Dentro de la doctrina defensiva taiwanesa, el AH-1W cumple una función decisiva en operaciones contra blindados y contra posibles desembarcos anfibios. Su capacidad de aproximarse a baja altitud, aprovechar el terreno y ejecutar ataques repentinos le permite explotar la geografía de la isla y reducir su exposición al fuego enemigo y a los sensores de detección.
En un escenario de guerra de alta intensidad, estas unidades tendrían la misión de golpear oleadas de asalto anfibio, atacar lanchas de desembarco, vehículos blindados y nodos logísticos. Esa función encaja en una estrategia más amplia de negación, orientada a dificultar una operación de invasión sobre la costa taiwanesa.

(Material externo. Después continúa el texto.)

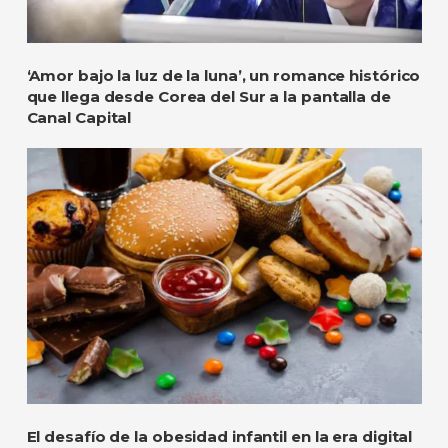
‘Amor bajo la luz de la luna’, un romance histórico
que llega desde Corea del Sur a la pantalla de
Canal Capital
El desafío de la obesidad infantil en la era digital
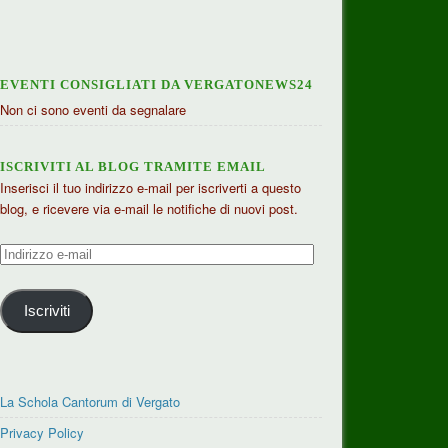
EVENTI CONSIGLIATI DA VERGATONEWS24
Non ci sono eventi da segnalare
ISCRIVITI AL BLOG TRAMITE EMAIL
Inserisci il tuo indirizzo e-mail per iscriverti a questo
blog, e ricevere via e-mail le notifiche di nuovi post.
Indirizzo
e-
mail
Iscriviti
La Schola Cantorum di Vergato
Privacy Policy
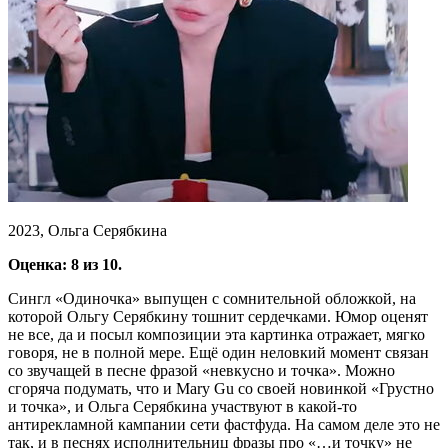
2023, Ольга Серябкина
Оценка: 8 из 10.
Сингл «Одиночка» выпущен с сомнительной обложкой, на
которой Ольгу Серябкину тошнит сердечками. Юмор оценят
не все, да и посыл композиции эта картинка отражает, мягко
говоря, не в полной мере. Ещё один неловкий момент связан
со звучащей в песне фразой «невкусно и точка». Можно
сгоряча подумать, что и Mary Gu со своей новинкой «Грустно
и точка», и Ольга Серябкина участвуют в какой-то
антирекламной кампании сети фастфуда. На самом деле это не
так, и в песнях исполнительниц фразы про «…и точку» не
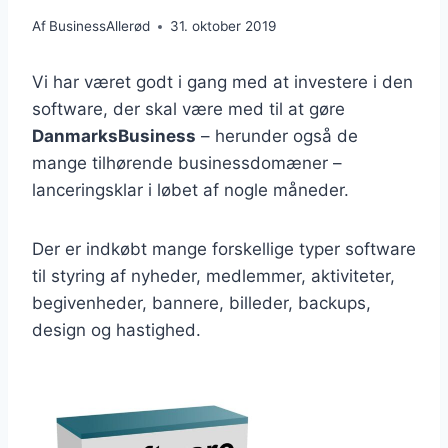
Af
BusinessAllerød
31. oktober 2019
Vi har været godt i gang med at investere i den
software, der skal være med til at gøre
DanmarksBusiness
– herunder også de
mange tilhørende businessdomæner –
lanceringsklar i løbet af nogle måneder.
Der er indkøbt mange forskellige typer software
til styring af nyheder, medlemmer, aktiviteter,
begivenheder, bannere, billeder, backups,
design og hastighed.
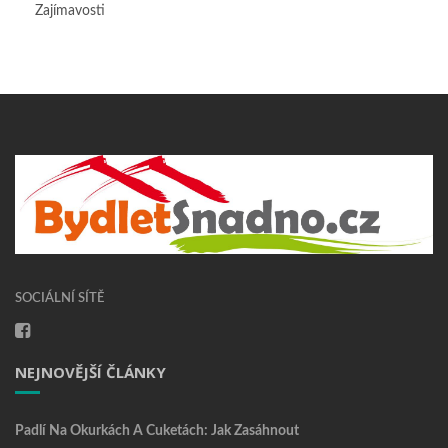
Zajímavosti
SOCIÁLNÍ SÍTĚ
NEJNOVĚJŠÍ ČLÁNKY
Padlí Na Okurkách A Cuketách: Jak Zasáhnout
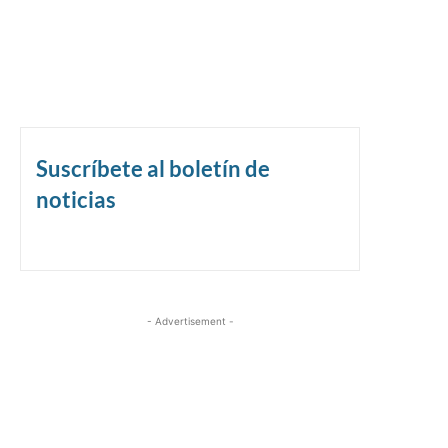
Suscríbete al boletín de
noticias
- Advertisement -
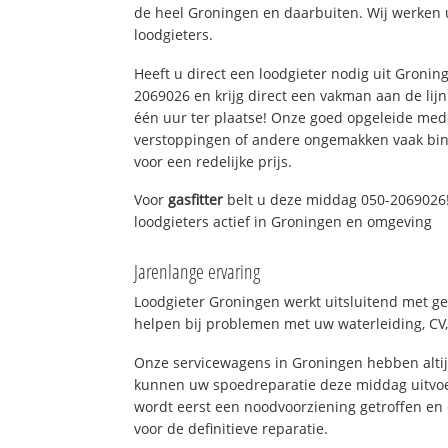
de heel Groningen en daarbuiten. Wij werken 
loodgieters.
Heeft u direct een loodgieter nodig uit Gronin
2069026 en krijg direct een vakman aan de lijn. 
één uur ter plaatse! Onze goed opgeleide med
verstoppingen of andere ongemakken vaak binn
voor een redelijke prijs.
Voor
gasfitter
belt u deze middag 050-2069026!
loodgieters actief in Groningen en omgeving
Jarenlange ervaring
Loodgieter Groningen werkt uitsluitend met ge
helpen bij problemen met uw waterleiding, CV, 
Onze servicewagens in Groningen hebben alti
kunnen uw spoedreparatie deze middag uitvoe
wordt eerst een noodvoorziening getroffen en
voor de definitieve reparatie.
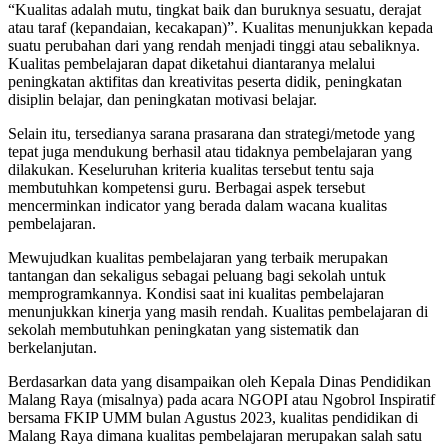
“Kualitas adalah mutu, tingkat baik dan buruknya sesuatu, derajat
atau taraf (kepandaian, kecakapan)”. Kualitas menunjukkan kepada
suatu perubahan dari yang rendah menjadi tinggi atau sebaliknya.
Kualitas pembelajaran dapat diketahui diantaranya melalui
peningkatan aktifitas dan kreativitas peserta didik, peningkatan
disiplin belajar, dan peningkatan motivasi belajar.
Selain itu, tersedianya sarana prasarana dan strategi/metode yang
tepat juga mendukung berhasil atau tidaknya pembelajaran yang
dilakukan. Keseluruhan kriteria kualitas tersebut tentu saja
membutuhkan kompetensi guru. Berbagai aspek tersebut
mencerminkan indicator yang berada dalam wacana kualitas
pembelajaran.
Mewujudkan kualitas pembelajaran yang terbaik merupakan
tantangan dan sekaligus sebagai peluang bagi sekolah untuk
memprogramkannya. Kondisi saat ini kualitas pembelajaran
menunjukkan kinerja yang masih rendah. Kualitas pembelajaran di
sekolah membutuhkan peningkatan yang sistematik dan
berkelanjutan.
Berdasarkan data yang disampaikan oleh Kepala Dinas Pendidikan
Malang Raya (misalnya) pada acara NGOPI atau Ngobrol Inspiratif
bersama FKIP UMM bulan Agustus 2023, kualitas pendidikan di
Malang Raya dimana kualitas pembelajaran merupakan salah satu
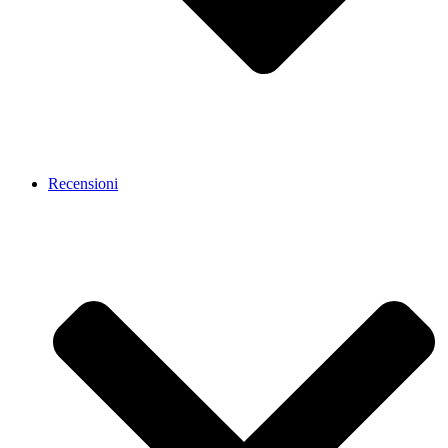
Recensioni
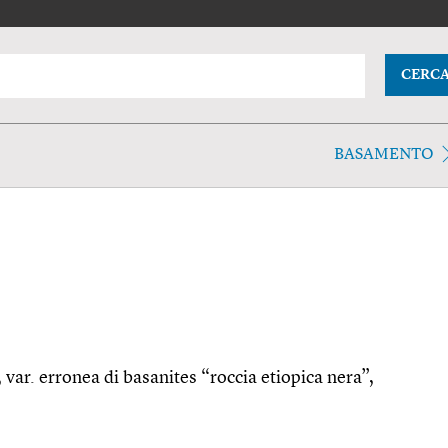
CERC
BASAMENTO
, var. erronea di basanites “roccia etiopica nera”,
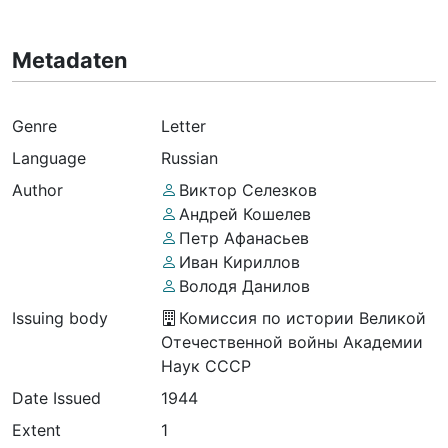
Metadaten
Genre
Letter
Language
Russian
Author
Виктор Селезков
Андрей Кошелев
Петр Афанасьев
Иван Кириллов
Володя Данилов
Issuing body
Комиссия по истории Великой
Отечественной войны Академии
Наук СССР
Date Issued
1944
Extent
1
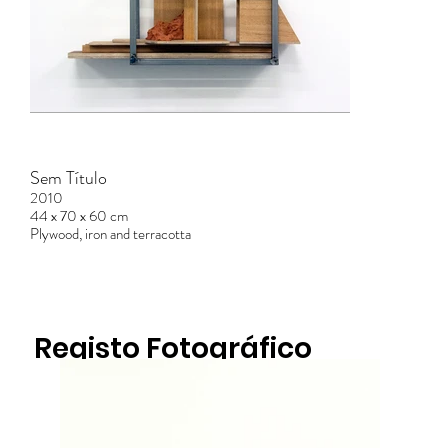
Sem Título
2010
44 x 70 x 60 cm
Plywood, iron and terracotta
Registo Fotográfico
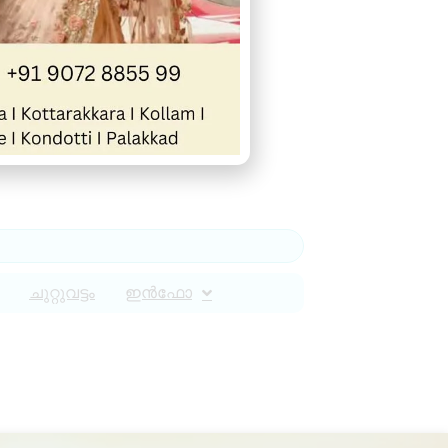
ചുറ്റുവട്ടം
ഇൻഫോ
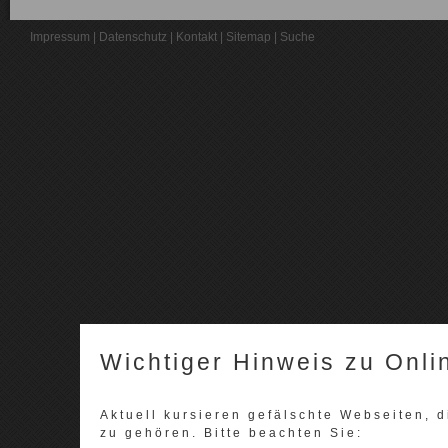
Impressum
|
Datenschutz
|
Kontakt
|
Sitemap
|
Suche
Wichtiger Hinweis zu Onli
Aktuell kursieren gefälschte Webseiten,
zu gehören. Bitte beachten Sie:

El valor del AH-1W también aumenta dentro del énfasis de Taiwán en la guerra asimétrica. La combinación de movilidad, capacidad de ataque de precisión y despliegue rápido convierte a estos helicópteros en una herramienta flexible que complementa los sistemas terrestres antibuque y antiblindaje. Su empleo junto con aeronaves de reconocimiento OH-58D y helicópteros UH-60M de transporte respalda además una lógica de operaciones conjuntas y mejora la conciencia situacional de la fuerza.
La vigencia operativa del Super Cobra no se limita a Taiwán. Turquía también mantiene este modelo en servicio y lo ha utilizado en maniobras recientes dentro de un contexto de la OTAN. Según reportó Army Recognition, helicópteros turcos AH-1W ejecutaron misiones de apoyo aéreo cercano desde el buque de asalto anfibio TCG Anadolu durante ejercicios en la región del Báltico, una muestra de la adaptabilidad del aparato en entornos marítimos y expedicionarios.
Con estas maniobras, Taiwán refuerza su apuesta por sostener la preparación operativa, perfeccionar procedimientos tácticos y asegurar la interoperabilidad entre unidades de aviación. La evaluación de tripulaciones y personal de apoyo en tierra también refleja un enfoque integral de misión, que abarca desde la generación de salidas hasta el empleo efectivo del armamento.
La intensificación del entrenamiento con el AH-1W Super Cobra confirma que el helicóptero sigue siendo una pieza relevante dentro de la arquitectura defensiva taiwanesa. En medio de una dinámica militar regional en cambio constante, Taipéi mantiene el uso de plataformas probadas y ejercicios realistas para preservar una capacidad de combate creíble en varios dominios.